American Marketer

Events/Causes

5 trends from Davos that will reverberate this year

March 22, 2018

Carrie Ellen Phillips is cofounder/partner of BPCM Carrie Ellen Phillips is cofounder/partner of BPCM

 

By Carrie Ellen Phillips

There were a few clear themes that continued to bubble up in conversations, lectures and events during my time at the World Economic Forum Jan. 23-26 in Davos, Switzerland.

I have chosen to share these insights rather than things and people who may have already been heavily covered in the news. So here they are.

Everyone agrees on sustainability, but the word is fuzzy. People use the word sustainability all the time but it means something different to everyone.

Some use it to refer to supply chain. Some use it to refer to the environment. Unlike “organic,” there is no governing standard for the word. This leaves the term open for “greenwashing,” similar to the word “natural” on food, which means absolutely nothing.

Brands will need to make these distinctions and define their own brand codes for their customers as the word sustainability gets further co-opted.

One of the most interesting trends was that whether or not the context was sustainability, the topic of sustainable practices came up, even with those companies not currently practicing them.

From a sheer reputation risk point of view, brands and even countries are trying to figure it out or get left behind.

Circularity is the future. William MacDonough from Cradle2Cradle and The Ellen MacArthur Foundation are the two leading voices in this charge and both were making themselves heard at Davos.

At the heart of this argument is improving profitability by using waste products as the world’s new raw materials.

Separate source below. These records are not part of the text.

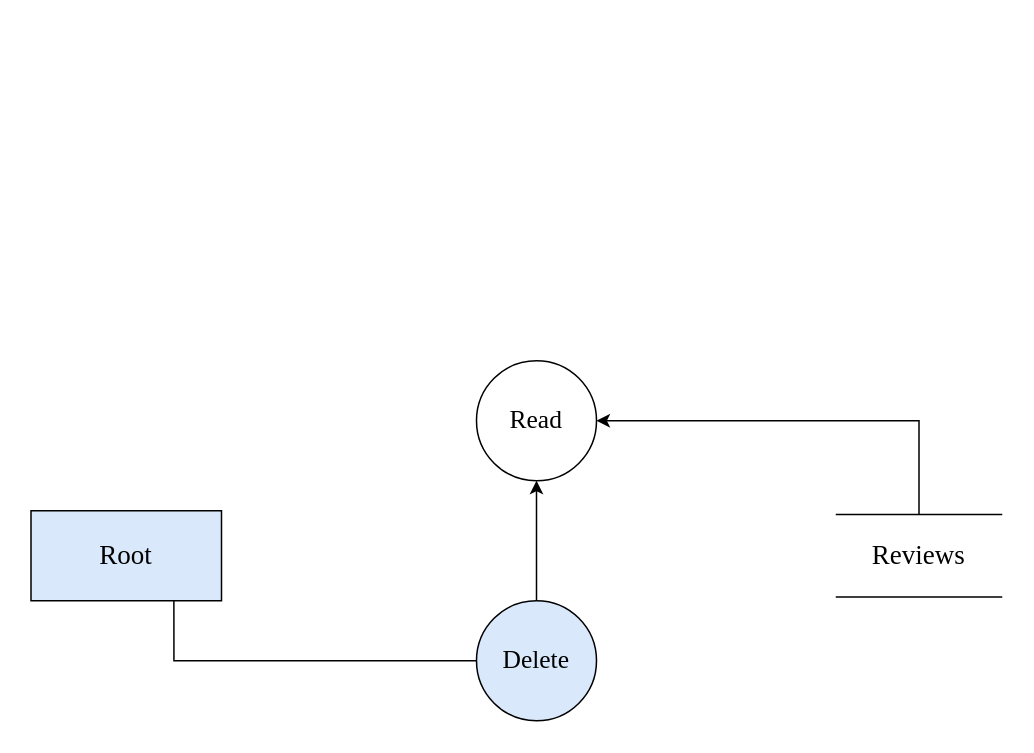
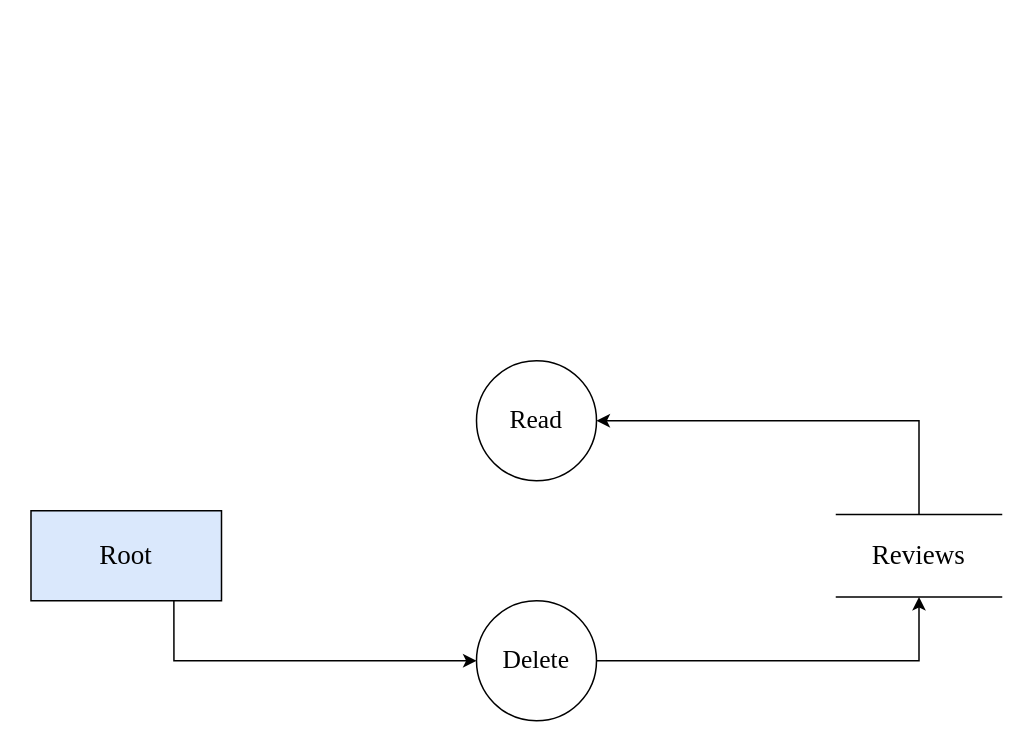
  <mxCell id="0" />
  <mxCell id="1" parent="0" />
  <mxCell id="2" value="" style="edgeStyle=orthogonalEdgeStyle;rounded=0;orthogonalLoop=1;jettySize=auto;html=1;fontFamily=Times New Roman;fontSize=16;entryX=0.25;entryY=1;entryDx=0;entryDy=0;exitX=1;exitY=0;exitDx=0;exitDy=0;" parent="1" edge="1"><mxGeometry relative="1" as="geometry"><mxPoint x="560" y="20" as="targetPoint" /></mxGeometry></mxCell>
  <mxCell id="3" style="edgeStyle=orthogonalEdgeStyle;rounded=0;orthogonalLoop=1;jettySize=auto;html=1;exitX=0.75;exitY=1;exitDx=0;exitDy=0;entryX=1;entryY=1;entryDx=0;entryDy=0;fontFamily=Times New Roman;fontSize=16;" parent="1" edge="1"><mxGeometry relative="1" as="geometry"><Array as="points"><mxPoint x="620" y="167" /></Array><mxPoint x="620" y="20" as="sourcePoint" /></mxGeometry></mxCell>
- <mxCell id="4" style="edgeStyle=orthogonalEdgeStyle;rounded=0;orthogonalLoop=1;jettySize=auto;html=1;exitX=0.75;exitY=1;exitDx=0;exitDy=0;endArrow=none;endFill=1;fontFamily=Times New Roman;" edge="1" parent="1" source="5" target="10"><mxGeometry relative="1" as="geometry"><Array as="points"><mxPoint x="115" y="440" /></Array></mxGeometry></mxCell>
+ <mxCell id="4" style="edgeStyle=orthogonalEdgeStyle;rounded=0;orthogonalLoop=1;jettySize=auto;html=1;exitX=0.75;exitY=1;exitDx=0;exitDy=0;endArrow=classic;endFill=1;fontFamily=Times New Roman;" edge="1" parent="1" source="5" target="10"><mxGeometry relative="1" as="geometry"><Array as="points"><mxPoint x="115" y="440" /></Array></mxGeometry></mxCell>
  <mxCell id="5" value="&lt;font style=&quot;font-size: 18px&quot;&gt;Root&lt;/font&gt;" style="rounded=0;whiteSpace=wrap;html=1;fontFamily=Times New Roman;fillColor=#dae8fc;" vertex="1" parent="1"><mxGeometry x="20" y="340" width="127" height="60" as="geometry" /></mxCell>
  <mxCell id="6" value="&lt;p&gt;&lt;span style=&quot;line-height: 1.1&quot;&gt;&lt;font style=&quot;font-size: 17px&quot;&gt;Read&lt;/font&gt;&lt;/span&gt;&lt;/p&gt;" style="ellipse;whiteSpace=wrap;html=1;aspect=fixed;shadow=0;sketch=0;rotation=0;fontFamily=Times New Roman;" vertex="1" parent="1"><mxGeometry x="317" y="240" width="80" height="80" as="geometry" /></mxCell>
  <mxCell id="7" style="edgeStyle=elbowEdgeStyle;rounded=0;orthogonalLoop=1;jettySize=auto;html=1;exitX=0.5;exitY=0;exitDx=0;exitDy=0;endArrow=classic;endFill=1;fontFamily=Times New Roman;elbow=vertical;" edge="1" parent="1" source="8" target="6"><mxGeometry relative="1" as="geometry"><Array as="points"><mxPoint x="480" y="280" /><mxPoint x="460" y="270" /></Array></mxGeometry></mxCell>
  <mxCell id="8" value="&lt;span style=&quot;font-size: 18px&quot;&gt;Reviews&lt;/span&gt;" style="shape=partialRectangle;whiteSpace=wrap;html=1;left=0;right=0;fillColor=default;rounded=0;shadow=0;glass=0;sketch=0;fontFamily=Times New Roman;fontSize=16;gradientColor=none;" vertex="1" parent="1"><mxGeometry x="557" y="342.5" width="110" height="55" as="geometry" /></mxCell>
- <mxCell id="9" style="edgeStyle=orthogonalEdgeStyle;rounded=0;orthogonalLoop=1;jettySize=auto;html=1;endArrow=classic;endFill=1;fontFamily=Times New Roman;" edge="1" parent="1" source="10" target="6"><mxGeometry relative="1" as="geometry" /></mxCell>
- <mxCell id="10" value="&lt;p&gt;&lt;span style=&quot;line-height: 1.1&quot;&gt;&lt;font style=&quot;font-size: 17px&quot;&gt;Delete&lt;/font&gt;&lt;/span&gt;&lt;/p&gt;" style="ellipse;whiteSpace=wrap;html=1;aspect=fixed;shadow=0;sketch=0;rotation=0;fontFamily=Times New Roman;fillColor=#dae8fc;" vertex="1" parent="1"><mxGeometry x="317" y="400" width="80" height="80" as="geometry" /></mxCell>
+ <mxCell id="9" style="edgeStyle=orthogonalEdgeStyle;rounded=0;orthogonalLoop=1;jettySize=auto;html=1;endArrow=classic;endFill=1;fontFamily=Times New Roman;" edge="1" parent="1" source="10" target="8"><mxGeometry relative="1" as="geometry" /></mxCell>
+ <mxCell id="10" value="&lt;p&gt;&lt;span style=&quot;line-height: 1.1&quot;&gt;&lt;font style=&quot;font-size: 17px&quot;&gt;Delete&lt;/font&gt;&lt;/span&gt;&lt;/p&gt;" style="ellipse;whiteSpace=wrap;html=1;aspect=fixed;shadow=0;sketch=0;rotation=0;fontFamily=Times New Roman;" vertex="1" parent="1"><mxGeometry x="317" y="400" width="80" height="80" as="geometry" /></mxCell>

Ellen MacArthur is leading two initiatives, The New Plastics Economy, launched in 2017, and The New Fiber Economy, launched this year. They are incubating technologies that will become the new standard for how to use waste PET and fiber, and are partnering companies with innovative technologies to accelerate development.

The foundation highlighted EVRNU, a technology that turns post-consumer textile waste into renewable fiber, as the most promising, scalable technology for the circular fiber economy.

One of the biggest themes in circularity is creating products in a way that builds them for future disassembly and near-endless usage without degradation of materials or end-of-life pollution.

Technology will save us. Disruptive technology and future innovations were the two buzzwords.

The most progressive view of the human effects of climate change is that it is a problem of bad design, and that good design will be the answer to solving the seemingly unsolvable.

Boyan Slat from The Ocean Cleanup spoke everywhere. Evian announced its partnership with Loop Technologies that turns post-consumer plastic into food-grade PET, and which will take Evian’s plastic bottles from 25 percent post-consumer waste to 100 percent post-consumer waste by 2025.

There was constant talk around how technology needs to change the consumer experience.

Both McKinsey and the Boston Consulting Group are deeply entrenched in the sustainability and future technology space, as well as numerous growth funds and private equity funds popping up, which tells you that there is tremendous opportunity in this space.

World Economic Forum 2018 in Davos, Switzerland: Seven women co-chairs, 70-plus heads of state, 400-plus sessions and a lot of snow. Image credit: World Economic Forum/Jakob Polacsek World Economic Forum 2018 in Davos, Switzerland: Seven women co-chairs, 70-plus heads of state, 400-plus sessions and a lot of snow. Image credit: World Economic Forum/Jakob Polacsek

The living wage versus the minimum wage. This is another conversation that has been bubbling up in the fashion industry but was ignited when a group called The Circle produced a paper in 2017 on global supply chains and the living wage.

Most factories pay a minimum wage, but in many countries it is not enough to live on and creates socio-economic conditions where families are forced to live apart and children work instead of go to school, thereby perpetuating poverty.

This conversation came up again and again and fast fashion is in the cross-hairs of the discussion.

Look for this to be particularly contentious in the United Kingdom where NGOs and workers’ rights groups are particularly active.

Reinventing retail. There were no real solutions here, but everyone agrees that they have the same problem. Customers want the convenience of digital technology. They also want personal touch. They want things curated just for them, but they want to be exposed to new things.

Everyone talks about experiential retail, but what was clear is that nobody has figured out what that actually means.

Whereas omnichannel was what every major retailer strived for five years ago, it now seems that this approach creates sterility and disinterest in consumers.

IT IS CLEAR that brands that crack this code with their customers will be the big winners and quickly emulated.